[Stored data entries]
____
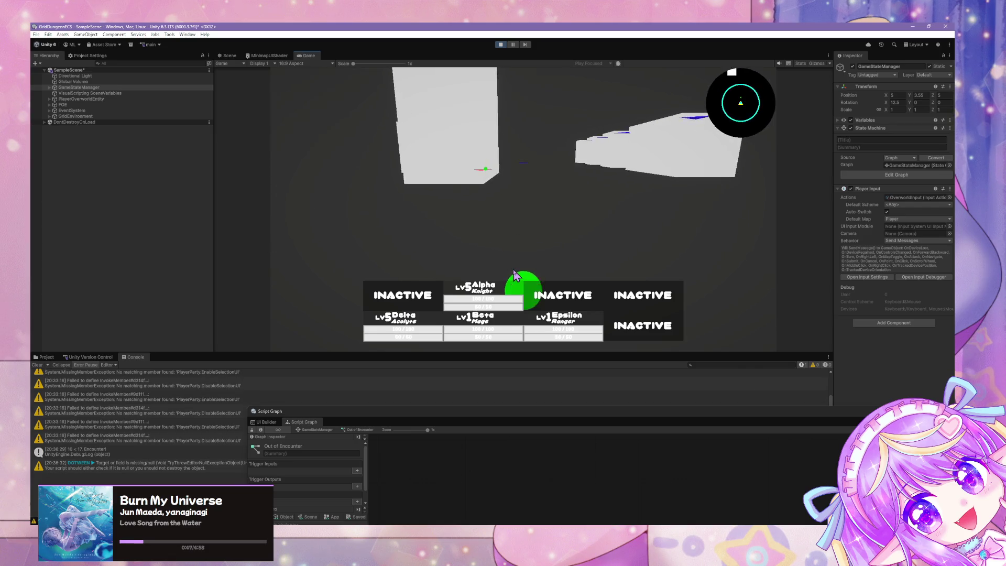
{"action": "key", "text": "w"}
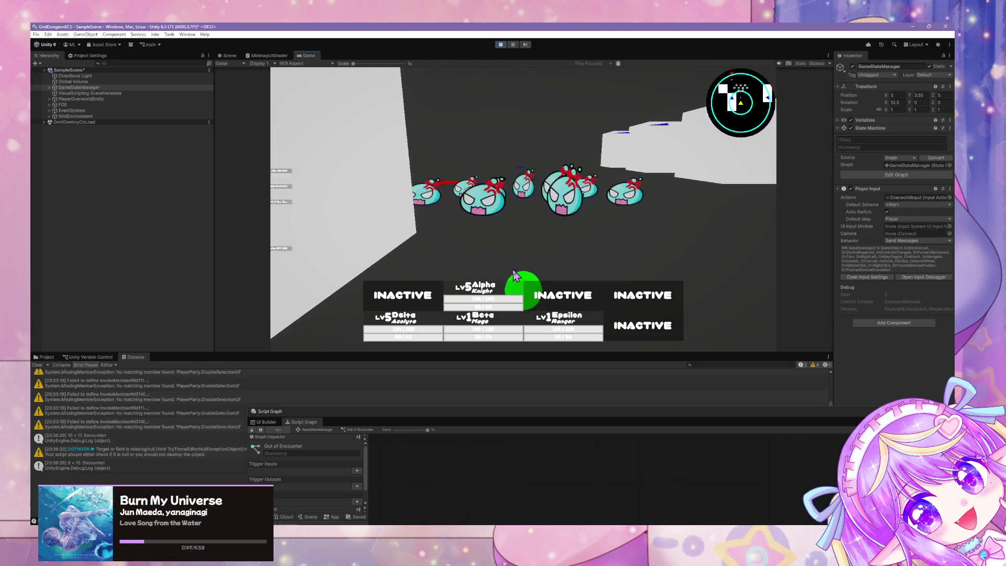
{"action": "left_click", "coordinate": [321, 249]}
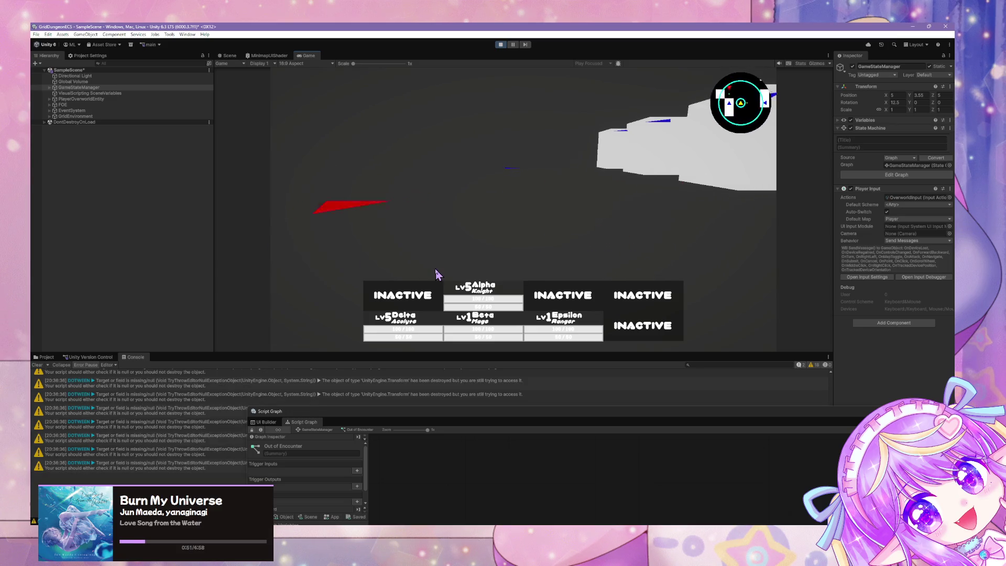
{"action": "key", "text": "a"}
{"action": "key", "text": "d"}
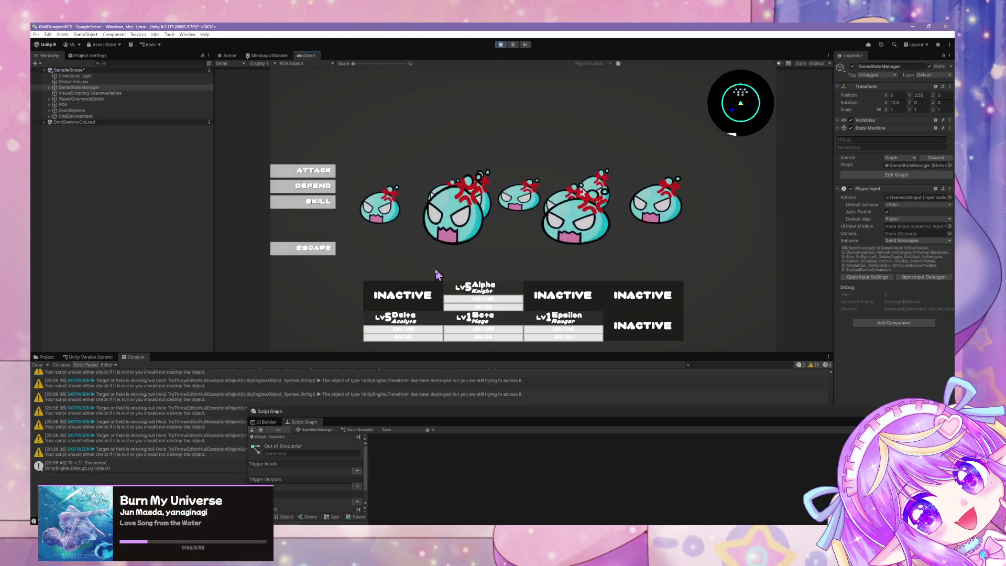
{"action": "left_click", "coordinate": [327, 250]}
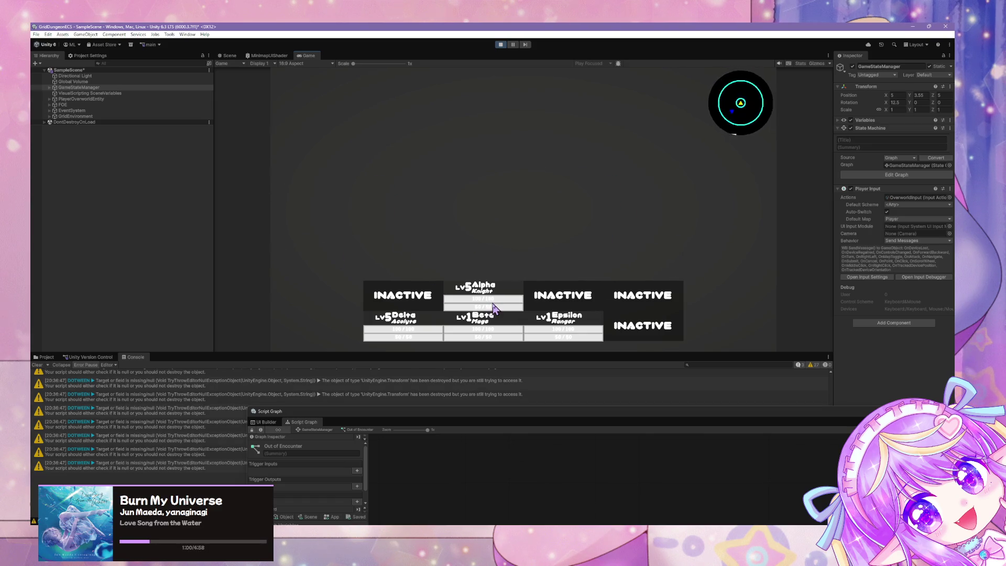
{"action": "key", "text": "w"}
____
[Activity]:
Without including the pictures, reproduce all entries exactly.

[Solution]:
{"action": "key", "text": "w"}
{"action": "left_click", "coordinate": [321, 249]}
{"action": "key", "text": "a"}
{"action": "key", "text": "d"}
{"action": "left_click", "coordinate": [327, 250]}
{"action": "key", "text": "w"}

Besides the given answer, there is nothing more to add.